Staying with violence, as noted in the October 15th snapshot, Iraq had already executed 119 people in 2012.  Time to add more to that total.  Mohammed Tawfeeq (CNN) reported last night that 10 more people were executed on Sunday ("nine Iraqis and one Egyptian").  Tawfeeq notes the Ministry of Justice's statement on the executions includes, "The Iraqi Justice Ministry carried out the executions by hanging 10 inmates after it was approved by the presidential council."  And, not noted in the report, that number's only going to climb.  A number of Saudi prisoners have been moved into Baghdad over the last weeks in anticipation of the prisoners being executed.  Hou Qiang (Xinhua) observes, "Increasing executions in Iraq sparked calls by the UN mission in the country, the European Union and human rights groups on Baghdad to abolish the capital punishment, criticizing the lack of transparency in the proceedings of the country's courts."

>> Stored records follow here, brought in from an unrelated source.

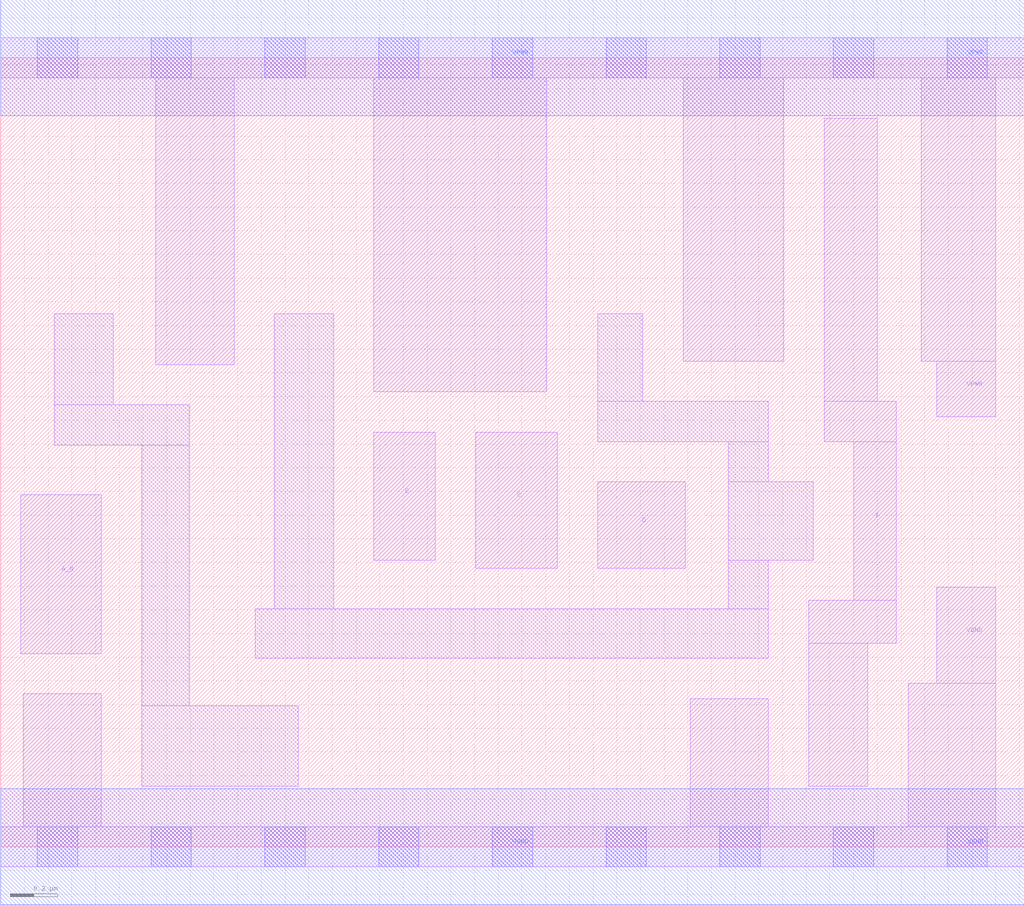
<source format=lef>
# Copyright 2020 The SkyWater PDK Authors
#
# Licensed under the Apache License, Version 2.0 (the "License");
# you may not use this file except in compliance with the License.
# You may obtain a copy of the License at
#
#     https://www.apache.org/licenses/LICENSE-2.0
#
# Unless required by applicable law or agreed to in writing, software
# distributed under the License is distributed on an "AS IS" BASIS,
# WITHOUT WARRANTIES OR CONDITIONS OF ANY KIND, either express or implied.
# See the License for the specific language governing permissions and
# limitations under the License.
#
# SPDX-License-Identifier: Apache-2.0

VERSION 5.7 ;
  NAMESCASESENSITIVE ON ;
  NOWIREEXTENSIONATPIN ON ;
  DIVIDERCHAR "/" ;
  BUSBITCHARS "[]" ;
UNITS
  DATABASE MICRONS 200 ;
END UNITS
MACRO sky130_fd_sc_lp__and4b_2
  CLASS CORE ;
  SOURCE USER ;
  FOREIGN sky130_fd_sc_lp__and4b_2 ;
  ORIGIN  0.000000  0.000000 ;
  SIZE  4.320000 BY  3.330000 ;
  SYMMETRY X Y R90 ;
  SITE unit ;
  PIN A_N
    ANTENNAGATEAREA  0.126000 ;
    DIRECTION INPUT ;
    USE SIGNAL ;
    PORT
      LAYER li1 ;
        RECT 0.085000 0.815000 0.425000 1.485000 ;
    END
  END A_N
  PIN B
    ANTENNAGATEAREA  0.126000 ;
    DIRECTION INPUT ;
    USE SIGNAL ;
    PORT
      LAYER li1 ;
        RECT 1.575000 1.210000 1.835000 1.750000 ;
    END
  END B
  PIN C
    ANTENNAGATEAREA  0.126000 ;
    DIRECTION INPUT ;
    USE SIGNAL ;
    PORT
      LAYER li1 ;
        RECT 2.005000 1.175000 2.350000 1.750000 ;
    END
  END C
  PIN D
    ANTENNAGATEAREA  0.126000 ;
    DIRECTION INPUT ;
    USE SIGNAL ;
    PORT
      LAYER li1 ;
        RECT 2.520000 1.175000 2.890000 1.540000 ;
    END
  END D
  PIN X
    ANTENNADIFFAREA  0.588000 ;
    DIRECTION OUTPUT ;
    USE SIGNAL ;
    PORT
      LAYER li1 ;
        RECT 3.410000 0.255000 3.660000 0.860000 ;
        RECT 3.410000 0.860000 3.780000 1.040000 ;
        RECT 3.475000 1.710000 3.780000 1.880000 ;
        RECT 3.475000 1.880000 3.700000 3.075000 ;
        RECT 3.600000 1.040000 3.780000 1.710000 ;
    END
  END X
  PIN VGND
    DIRECTION INOUT ;
    USE GROUND ;
    PORT
      LAYER li1 ;
        RECT 0.000000 -0.085000 4.320000 0.085000 ;
        RECT 0.095000  0.085000 0.425000 0.645000 ;
        RECT 2.910000  0.085000 3.240000 0.625000 ;
        RECT 3.830000  0.085000 4.200000 0.690000 ;
        RECT 3.950000  0.690000 4.200000 1.095000 ;
      LAYER mcon ;
        RECT 0.155000 -0.085000 0.325000 0.085000 ;
        RECT 0.635000 -0.085000 0.805000 0.085000 ;
        RECT 1.115000 -0.085000 1.285000 0.085000 ;
        RECT 1.595000 -0.085000 1.765000 0.085000 ;
        RECT 2.075000 -0.085000 2.245000 0.085000 ;
        RECT 2.555000 -0.085000 2.725000 0.085000 ;
        RECT 3.035000 -0.085000 3.205000 0.085000 ;
        RECT 3.515000 -0.085000 3.685000 0.085000 ;
        RECT 3.995000 -0.085000 4.165000 0.085000 ;
      LAYER met1 ;
        RECT 0.000000 -0.245000 4.320000 0.245000 ;
    END
  END VGND
  PIN VPWR
    DIRECTION INOUT ;
    USE POWER ;
    PORT
      LAYER li1 ;
        RECT 0.000000 3.245000 4.320000 3.415000 ;
        RECT 0.655000 2.035000 0.985000 3.245000 ;
        RECT 1.575000 1.920000 2.305000 3.245000 ;
        RECT 2.880000 2.050000 3.305000 3.245000 ;
        RECT 3.885000 2.050000 4.200000 3.245000 ;
        RECT 3.950000 1.815000 4.200000 2.050000 ;
      LAYER mcon ;
        RECT 0.155000 3.245000 0.325000 3.415000 ;
        RECT 0.635000 3.245000 0.805000 3.415000 ;
        RECT 1.115000 3.245000 1.285000 3.415000 ;
        RECT 1.595000 3.245000 1.765000 3.415000 ;
        RECT 2.075000 3.245000 2.245000 3.415000 ;
        RECT 2.555000 3.245000 2.725000 3.415000 ;
        RECT 3.035000 3.245000 3.205000 3.415000 ;
        RECT 3.515000 3.245000 3.685000 3.415000 ;
        RECT 3.995000 3.245000 4.165000 3.415000 ;
      LAYER met1 ;
        RECT 0.000000 3.085000 4.320000 3.575000 ;
    END
  END VPWR
  OBS
    LAYER li1 ;
      RECT 0.225000 1.695000 0.795000 1.865000 ;
      RECT 0.225000 1.865000 0.475000 2.250000 ;
      RECT 0.595000 0.255000 1.255000 0.595000 ;
      RECT 0.595000 0.595000 0.795000 1.695000 ;
      RECT 1.075000 0.795000 3.240000 1.005000 ;
      RECT 1.155000 1.005000 1.405000 2.250000 ;
      RECT 2.520000 1.710000 3.240000 1.880000 ;
      RECT 2.520000 1.880000 2.710000 2.250000 ;
      RECT 3.070000 1.005000 3.240000 1.210000 ;
      RECT 3.070000 1.210000 3.430000 1.540000 ;
      RECT 3.070000 1.540000 3.240000 1.710000 ;
  END
END sky130_fd_sc_lp__and4b_2

</source>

Yes, in Nouri's Iraq, women are executed and put on death row.  Other rights may have withered but Nouri -- like most misogynsts -- will always support the right to proclaim a woman guilty of some crime or 'crime.'

From Amnesty International's new report  [PDF format warning] "Iraq: A Decade of Abuses:"


Men comprise the great majority of prisoners sentenced to death and executed in Iraq but at least 14 women have been executed since executions resumed.  The authorities have reported carrying out 129 executions in 2012, including five executions of women.
The number of women currently on death row is unknown to Amnesty International.  In October 2012, the HHRO reported that at least 18 women were on death row there when they visited the Women's Prison in Baghdad.
Some women prisoners have been on death row for several years, including Wassan Talib, who was sentenced to death in August 2006 after the Central Criminal Court convicted her of murdering members of the security forces, and Samar Sa'ad 'Abdullah, sentenced in August 2005 after she was convicted of murdering several relatives despite her allegations that she was forced to confess under torture in pre-trial detention.

They're represented in mulitples on death row but there's only one woman in Nouri's Cabinet -- and he only named a woman to the post after women publicly rebuked him in January 2011 -- including women in Iraqi President Jalal Talabani's family.